A lot of people have spelled Bitcoin's doom in the past. From a 51% attack to some other vulnerabilities, a lot of technical pitfalls are well known and documented. There is a whole Wiki page on this subject, and I even wrote a master's thesis on the subject. So while Bitcoin looks like it's around to stay, there are many other cryptocurrencies emerging nowadays that can be wiped out in some interesting ways. Lets discuss some of them.
Destroy the value of a currency
First off, a quick recap of the obvious for completeness sake:
The traditional 1.0 copycoins are perhaps the easiest to bring down. Their network is secured by the miners (in case the coin uses PoW) and in return the miners get paid in coins they mine. However, if the value of the coin was attacked, the miners wouldn't have any incentive to mine it. They would need to be subsidized by the people running the network.
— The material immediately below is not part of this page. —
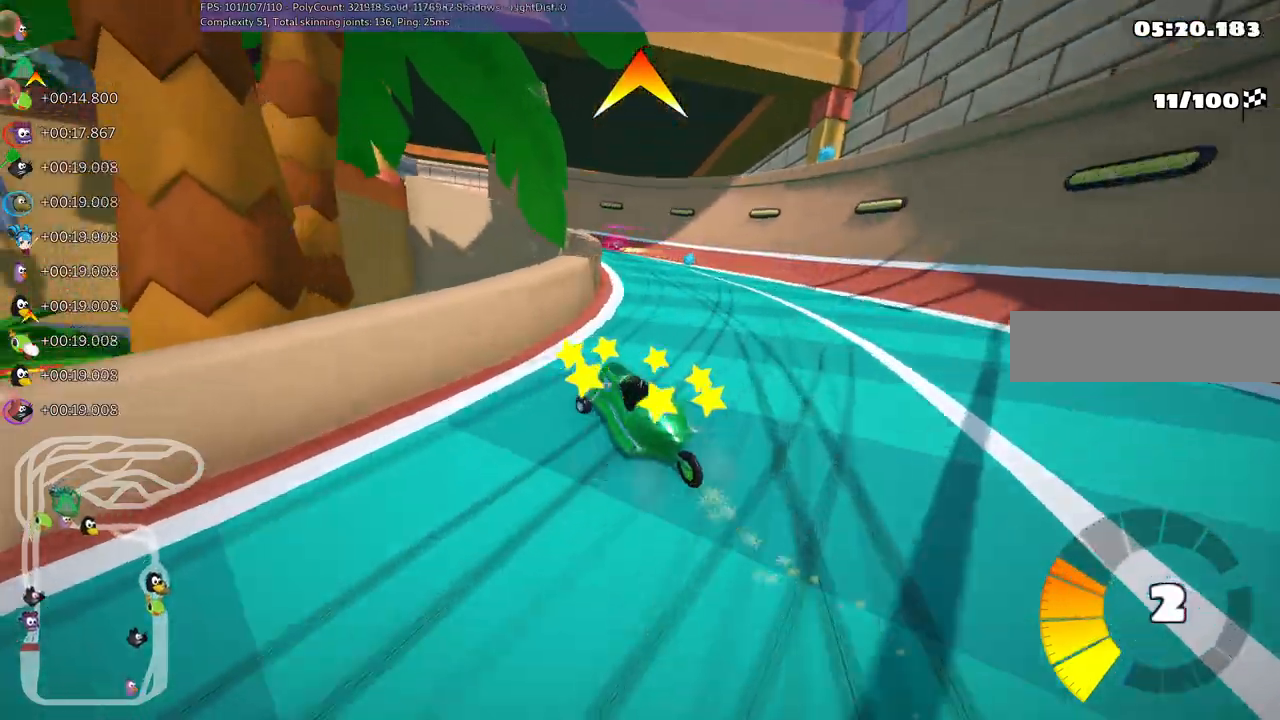
{"keys": ["left", "m", "right", "up"], "events": [[67, "left", "down"]]}
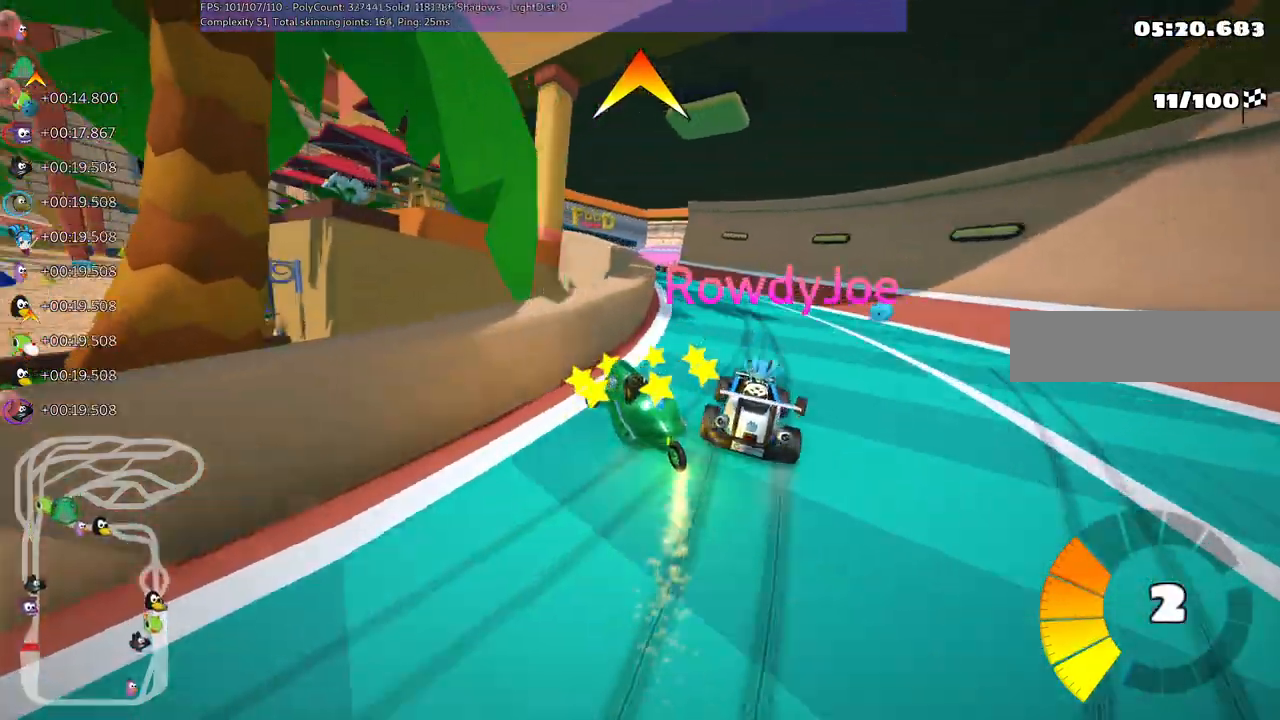
{"keys": ["up"], "events": [[33, "n", "down"], [83, "m", "up"], [83, "right", "up"], [133, "left", "up"], [183, "n", "up"], [267, "left", "down"], [467, "left", "up"]]}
As I discussed before when talking about Quark, a repeated 51% attack coupled with double-spending various crypto-to-crypto exchanges would quickly ruin the coin's reputation and get it removed from all services, thus destroying the coin's value.
Now with that out of the way, lets talk about some new stuff.
End the "blockchain bloat"
The topic of blockchain bloat has been a heated topic in the Bitcoin community for a few years now. It started with SatoshiDice sending a lot of 1 satoshi transactions, and the topic got more interesting with the advent of Bitcoin 2.0 technologies. By "Bitcoin 2.0", I mean Crypto 2.0 platforms that use the Bitcoin blockchain as a store of their data. For example - Mastercoin and CounterParty. While those systems use the Bitcoin blockchain because they can rely on it being a universally stored immutable record, at the same time they are reliant on the network accepting and storing their extra data. This could be their potential downfall.
There are some people out there that could be called "Bitcoin purists". They create transaction blacklists to hamper the propagation of transactions from Bitcoin 2.0s and other blockchain bloaters. While those blacklists might be effective if there are a lot of nodes running this code (which is rather unlikely), a more insidious attack would be to convince the mining pools not to include data from the Bitcoin 2.0 platforms. As mining becomes more concentrated in big pools, and the mining profit margins become thinner and thinner, a few pools might welcome a subsidy from a purist or a 2.0 competitor.
Moreover, due to how Bitcoin works, this blacklisting can be quite easy to execute. Someone wishing the bloaters gone could check each block for those transactions. If there were no such offensive records in the given block, the attacker could just send the subsidy to the address from the coinbase transaction. This way one can reward censoring pools without even knowing who the parties involved are. You just have to let them know the rules of the game through an email or some public announcement.
To counteract this, the Bitcoin 2.0 would have to rely on the goodwill of the honest pools, increased transaction fees to give the pools an incentive to include their transactions or a direct subsidy from the 2.0 developers to the pools to let their transactions in.
All in all, this seems like an easy way to carve out your competition in the future if the competition between the Crypto 2.0 platforms will start to become more and more fierce.
Unenforceable embargoes
Many countries use the banking system and the flow of money as tools in their political regime. There is a lot of pressure to keep some countries, such as Iran or North Korea, from being able to deal with the rest of the world. However, in a decentralized Crypto 2.0 system, either everything goes or the system goes. This may very soon create a situation where the unstoppable force of innovation from the crypto space will meet with the unmovable object of nationalistic policies. In the end, only one will be able to prevail.
This issue affects a system like Ripple and Stellar the most. In those 2.0s one can freely trade between any pair of currencies. This means that if say, we have USD issued by a bank from the States and IRR issued by a bank from Iran, one can trade the USD for IRR just as easy as one would trade USD for EURO.
As the systems don't distinguish or discriminate between any currency or issuer, this makes the monetary sanctions unenforceable in the system without completely shutting the network down.
If this issue would ever come up, this would probably be the biggest legal battle a crypto system would have to face. Can a company develop a software that is by its very inclusive nature allowing some people to break the law? Can such a system be allowed to exist and run? Perhaps a combined pressure from a hegemonic government and oligopolistic banks would be enough to drive the crypto scene underground. However, given another outcome, we would see that the emperor has no clothes and progress cannot be stopped...
Conclusions
There is more than one way to kill a crypto. You can either attack its value to grind it down to dust, pay the miners to censor it into oblivion, or challenge the status quo and see what remains after the battle.